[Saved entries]
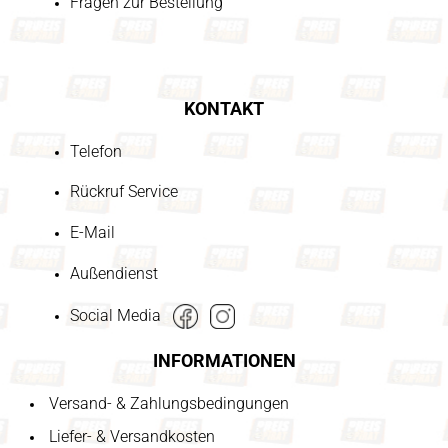
Fragen zur Bestellung
KONTAKT
Telefon
Rückruf Service
E-Mail
Außendienst
Social Media
INFORMATIONEN
Versand- & Zahlungsbedingungen
Liefer- & Versandkosten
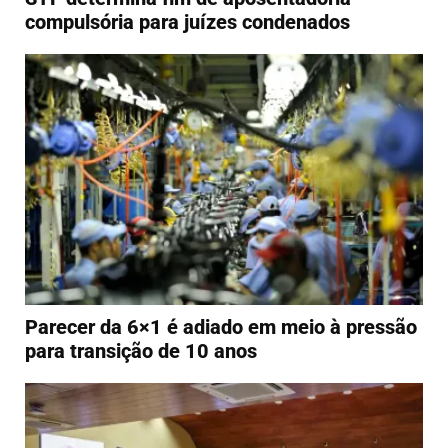
compulsória para juízes condenados
Parecer da 6×1 é adiado em meio à pressão
para transição de 10 anos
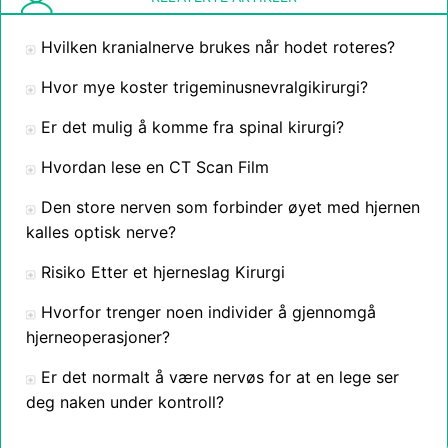
Hvilken kranialnerve brukes når hodet roteres?
Hvor mye koster trigeminusnevralgikirurgi?
Er det mulig å komme fra spinal kirurgi?
Hvordan lese en CT Scan Film
Den store nerven som forbinder øyet med hjernen
kalles optisk nerve?
Risiko Etter et hjerneslag Kirurgi
Hvorfor trenger noen individer å gjennomgå
hjerneoperasjoner?
Er det normalt å være nervøs for at en lege ser
deg naken under kontroll?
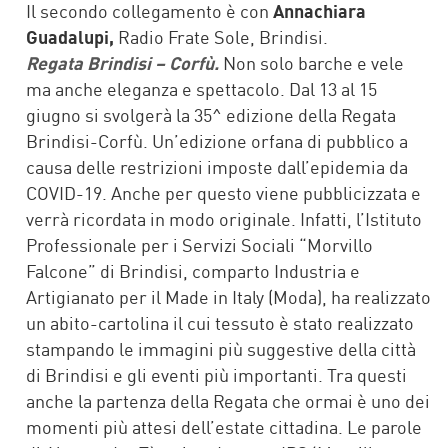
Il secondo collegamento è con
Annachiara
Guadalupi,
Radio Frate Sole, Brindisi.
Regata Brindisi – Corfù.
Non solo barche e vele
ma anche eleganza e spettacolo. Dal 13 al 15
giugno si svolgerà la 35^ edizione della Regata
Brindisi-Corfù. Un’edizione orfana di pubblico a
causa delle restrizioni imposte dall’epidemia da
COVID-19. Anche per questo viene pubblicizzata e
verrà ricordata in modo originale. Infatti, l’Istituto
Professionale per i Servizi Sociali “Morvillo
Falcone” di Brindisi, comparto Industria e
Artigianato per il Made in Italy (Moda), ha realizzato
un abito-cartolina il cui tessuto è stato realizzato
stampando le immagini più suggestive della città
di Brindisi e gli eventi più importanti. Tra questi
anche la partenza della Regata che ormai è uno dei
momenti più attesi dell’estate cittadina. Le parole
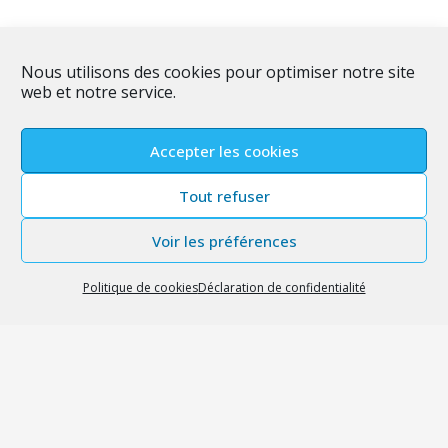
Nous utilisons des cookies pour optimiser notre site
web et notre service.
Accepter les cookies
Tout refuser
Voir les préférences
Politique de cookies
Déclaration de confidentialité
© 2026 – Tous droits réservés – Nahécom
Prestations
Mentions légales
Politique de confidentialité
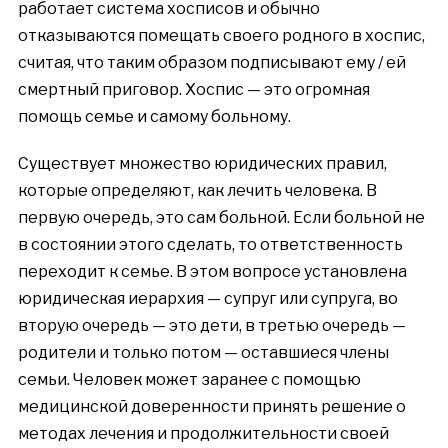
работает система хосписов и обычно
отказываются помещать своего родного в хоспис,
считая, что таким образом подписывают ему / ей
смертный приговор. Хоспис — это огромная
помощь семье и самому больному.
Существует множество юридических правил,
которые определяют, как лечить человека. В
первую очередь, это сам больной. Если больной не
в состоянии этого сделать, то ответственность
переходит к семье. В этом вопросе установлена
юридическая иерархия — супруг или супруга, во
вторую очередь — это дети, в третью очередь —
родители и только потом — оставшиеся члены
семьи. Человек может заранее с помощью
медицинской доверенности принять решение о
методах лечения и продолжительности своей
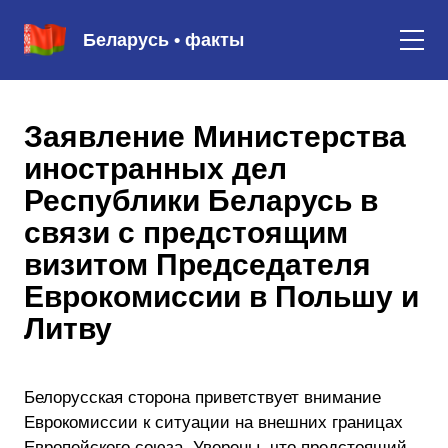
Беларусь • факты
Заявление Министерства
иностранных дел
Республики Беларусь в
связи с предстоящим
визитом Председателя
Еврокомиссии в Польшу и
Литву
Белорусская сторона приветствует внимание
Еврокомиссии к ситуации на внешних границах
Европейского союза. Уверены, что предстоящий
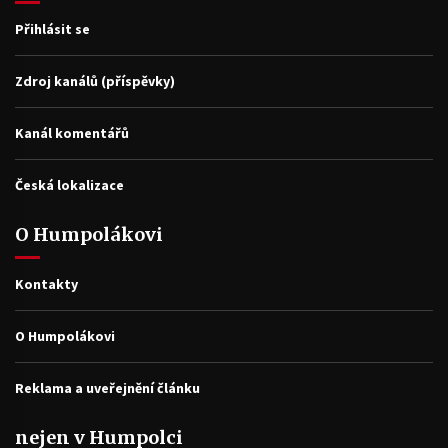
Přihlásit se
Zdroj kanálů (příspěvky)
Kanál komentářů
Česká lokalizace
O Humpolákovi
Kontakty
O Humpolákovi
Reklama a uveřejnění článku
nejen v Humpolci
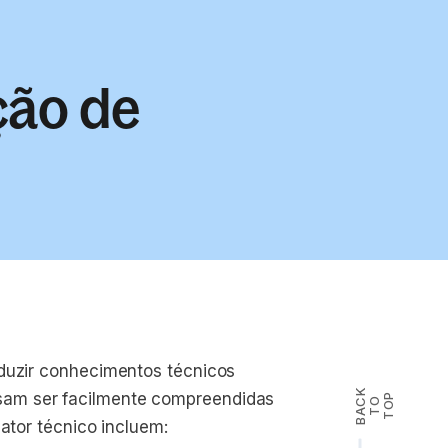
ção de
aduzir conhecimentos técnicos
B
A
K
T
T
O
sam ser facilmente compreendidas
P
C
O
dator técnico incluem:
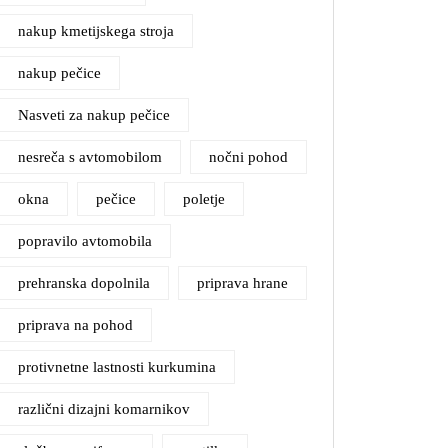
nakup kmetijskega stroja
nakup pečice
Nasveti za nakup pečice
nesreča s avtomobilom
nočni pohod
okna
pečice
poletje
popravilo avtomobila
prehranska dopolnila
priprava hrane
priprava na pohod
protivnetne lastnosti kurkumina
različni dizajni komarnikov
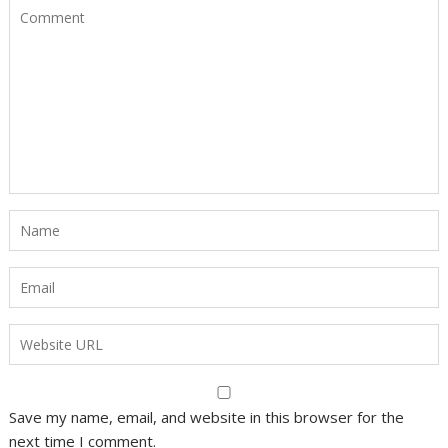
Save my name, email, and website in this browser for the
next time I comment.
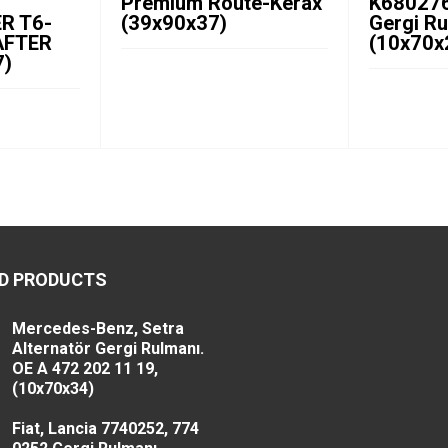
Premium Route-Kerax
K680276
R T6-
(39x90x37)
Gergi R
AFTER
(10x70x
7)
D PRODUCTS
Mercedes-Benz, Setra
Alternatör Gergi Rulmanı.
OE A 472 202 11 19,
(10x70x34)
Fiat, Lancia 7740252, 774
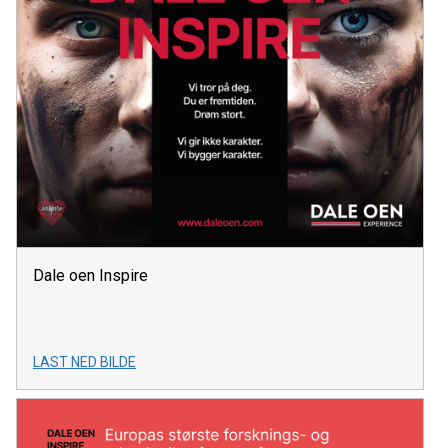
Dale oen Inspire
LAST NED BILDE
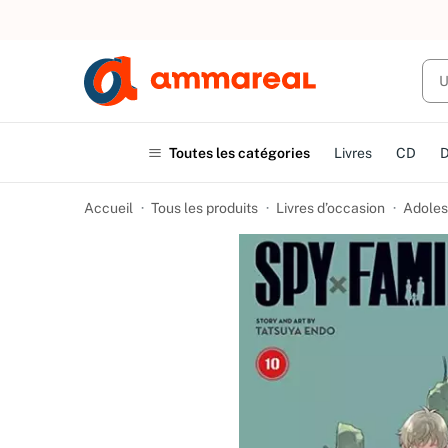
UN ACHAT
Toutes les catégories
Livres
CD
Accueil
Tous les produits
Livres d’occasion
Adoles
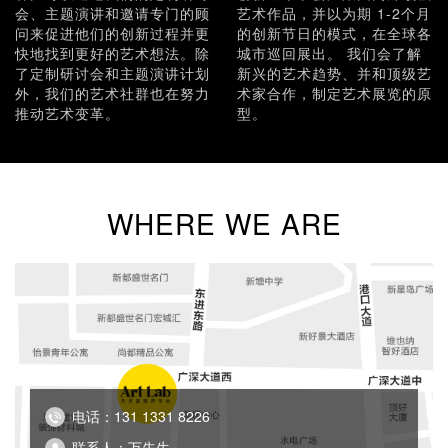
会、主题演讲和邀请专门的顾
艺术作品，并以为期 1-2个月
问来促进他们的创新过程并更
的创新节日的模式，在全球各
快地找到更好的艺术想法。除
城市巡回展出。 我们会了解
了定制研讨会和主题演讲计划
新兴的艺术趋势、并和顶级艺
外，我们的艺术社群也在努力
术家合作，制定艺术展览的原
推动艺术变革。
型。
WHERE WE ARE
电话：131 1331 8226
联系人：万先生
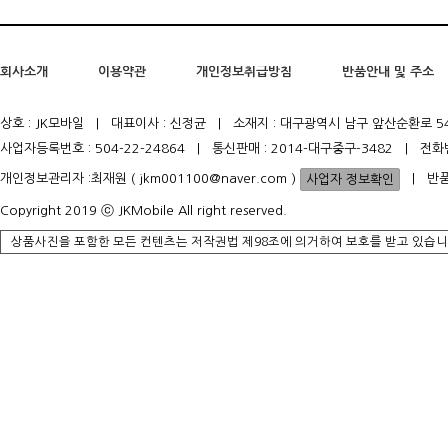
회사소개
이용약관
개인정보취급방침
반품안내 및 주소
상호 : JK모바일 | 대표이사 : 신정균 | 소재지 : 대구광역시 남구 앞산순환로 5
사업자등록번호 : 504-22-24864 | 통신판매 : 2014-대구중구-3482 | 전화
개인정보관리자 :최재원 ( jkm001100@naver.com )
| 반품
Copyright 2019 ⓒ JKMobile All right reserved.
상품사진을 포함한 모든 컨텐츠는 저작권법 제98조에 의거하여 보호를 받고 있습니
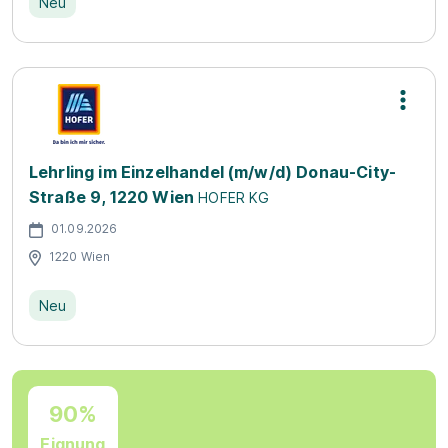
Neu
Lehrling im Einzelhandel (m/w/d) Donau-City-
Straße 9, 1220 Wien
HOFER KG
01.09.2026
1220 Wien
Neu
90%
Eignung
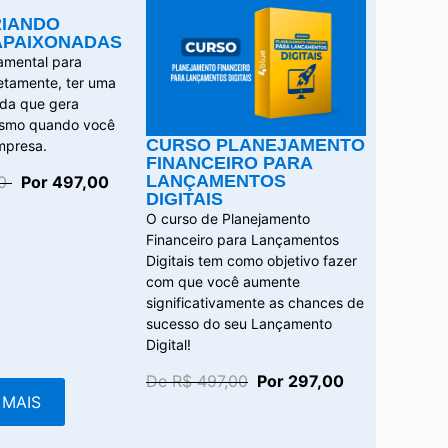
RIANDO
APAIXONADAS
amental para
retamente, ter uma
da que gera
esmo quando você
CURSO PLANEJAMENTO
mpresa.
FINANCEIRO PARA
LANÇAMENTOS
00
Por 497,00
DIGITAIS
O curso de Planejamento
Financeiro para Lançamentos
Digitais tem como objetivo fazer
com que você aumente
significativamente as chances de
sucesso do seu Lançamento
Digital!
De R$ 497,00
Por 297,00
 MAIS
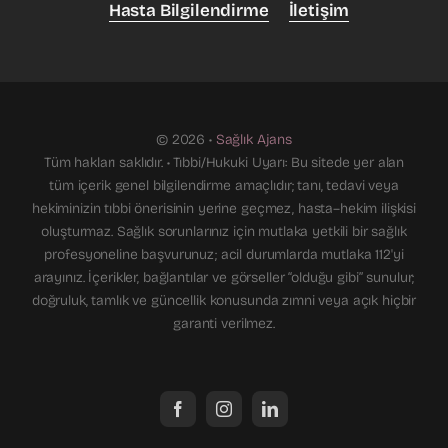
Hasta Bilgilendirme
İletişim
© 2026 •
Sağlık Ajans
Tüm hakları saklıdır. • Tıbbi/Hukuki Uyarı: Bu sitede yer alan
tüm içerik genel bilgilendirme amaçlıdır; tanı, tedavi veya
hekiminizin tıbbi önerisinin yerine geçmez, hasta–hekim ilişkisi
oluşturmaz. Sağlık sorunlarınız için mutlaka yetkili bir sağlık
profesyoneline başvurunuz; acil durumlarda mutlaka 112'yi
arayınız. İçerikler, bağlantılar ve görseller “olduğu gibi” sunulur;
doğruluk, tamlık ve güncellik konusunda zımni veya açık hiçbir
garanti verilmez.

The task |
Update the lines between the one holding "nakup kmetijskega stroja" and the one holding "next time I comment.", inclusive, by replacing "pohod" with "izlet" and keeping everything else the same. Omit the pictures from your answer.

Output for this task |
nakup kmetijskega stroja
nakup pečice
Nasveti za nakup pečice
nesreča s avtomobilom
nočni izlet
okna
pečice
poletje
popravilo avtomobila
prehranska dopolnila
priprava hrane
priprava na izlet
protivnetne lastnosti kurkumina
različni dizajni komarnikov
Save my name, email, and website in this browser for the
next time I comment.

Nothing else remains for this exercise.